Smartphones of senior government officials, journalists, human activists, and military officers across 20 U.S. allied countries were targeted earlier this year with an Israeli spyware that used WhatsApp to take over users’ phones, said sources familiar with an internal investigation of Facebook-owned instant messaging platform.
Some of the victims of the spyware hack belong to the United States, United Arab Emirates, Bahrain, Mexico, Pakistan, and India.
WhatsApp on Tuesday filed a lawsuit in the Northern District of California against Israeli surveillance software company, NSO Group. The company has been accused of building and selling a hacking platform that exploited vulnerabilities in the WhatsApp messaging app. As a result, it helped unnamed entities’ spies to hack into phones of roughly 1,400 users around the world between April and May 2019.

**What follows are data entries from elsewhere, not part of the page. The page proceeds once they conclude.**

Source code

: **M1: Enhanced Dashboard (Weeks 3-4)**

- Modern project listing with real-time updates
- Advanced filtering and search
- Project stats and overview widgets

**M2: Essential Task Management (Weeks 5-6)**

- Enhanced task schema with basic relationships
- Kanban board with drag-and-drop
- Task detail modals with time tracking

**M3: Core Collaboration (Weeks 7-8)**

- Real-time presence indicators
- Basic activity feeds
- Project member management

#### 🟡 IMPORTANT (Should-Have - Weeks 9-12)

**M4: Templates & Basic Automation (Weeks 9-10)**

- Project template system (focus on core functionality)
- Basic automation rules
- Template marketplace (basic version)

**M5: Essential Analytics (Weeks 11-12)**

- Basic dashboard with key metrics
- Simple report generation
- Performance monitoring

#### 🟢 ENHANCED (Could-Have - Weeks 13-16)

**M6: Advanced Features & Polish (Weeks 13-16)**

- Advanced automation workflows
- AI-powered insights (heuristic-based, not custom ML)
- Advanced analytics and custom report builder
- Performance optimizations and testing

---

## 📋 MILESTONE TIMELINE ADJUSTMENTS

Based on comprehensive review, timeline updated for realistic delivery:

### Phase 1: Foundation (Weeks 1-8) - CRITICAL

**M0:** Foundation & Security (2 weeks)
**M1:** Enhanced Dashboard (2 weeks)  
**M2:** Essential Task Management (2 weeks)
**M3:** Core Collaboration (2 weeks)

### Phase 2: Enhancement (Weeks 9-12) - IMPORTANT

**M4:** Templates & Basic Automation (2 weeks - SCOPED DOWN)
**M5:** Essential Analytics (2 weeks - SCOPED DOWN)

The hackers exploited the flaw and remotely installed surveillance software called ‘Pegasus’ on phones and other devices.
The spyware requires a target to click on an “exploit link” which allows the Pegasus operator to penetrate the device’s security features and install Pegasus without user’s knowledge or permission. Once spyware is installed, the operator can access target’s private data, including passwords, contact lists, text messages, calendar events, and live voice calls. Even worse, the spyware also allows the operator to access the target device’s camera and microphone to capture activity in the phone’s vicinity.
WhatsApp refused to provide the exact number of those targeted or any information on whose behalf the phones of top officials were exploited.
“In the latest vulnerability, the subject of the lawsuit, clicking the ‘exploit link’ may also not be required and a missed video call on WhatsApp will have enabled opening up the phone, without a response from the target at all,” the report said.
WhatsApp said it has sent warning notifications to affected users about the issue. “We quickly added new protections to our systems and issued an update to help keep people safe. We are now taking additional action on the basis of what we have learnt to date,” the company said in a statement.
Following the breach, WhatsApp has added new protections to its systems and issued updates for the app. Also, WhatsApp who has suffered damages more than $75,000 is seeking punitive damages too.
According to Indian media reports, nearly two dozen activists, lawyers, and journalists were targeted in India. While WhatsApp confirmed that a number of Indian users had been targeted by the Pegasus spyware, the company’s spokesperson Carl Woog said that a “not insignificant number” of Indian journalists and human rights activists were targeted in the breach.
NSO Group, on its part, has denied any wrongdoing and said that it sells its spyware exclusively to government customers only.
“In the strongest possible terms, we dispute today’s allegations and will vigorously fight them. Our technology is not designed or licensed for use against human rights activists and journalists,” the company said in a statement. “We license our product only to vetted and legitimate government agencies.”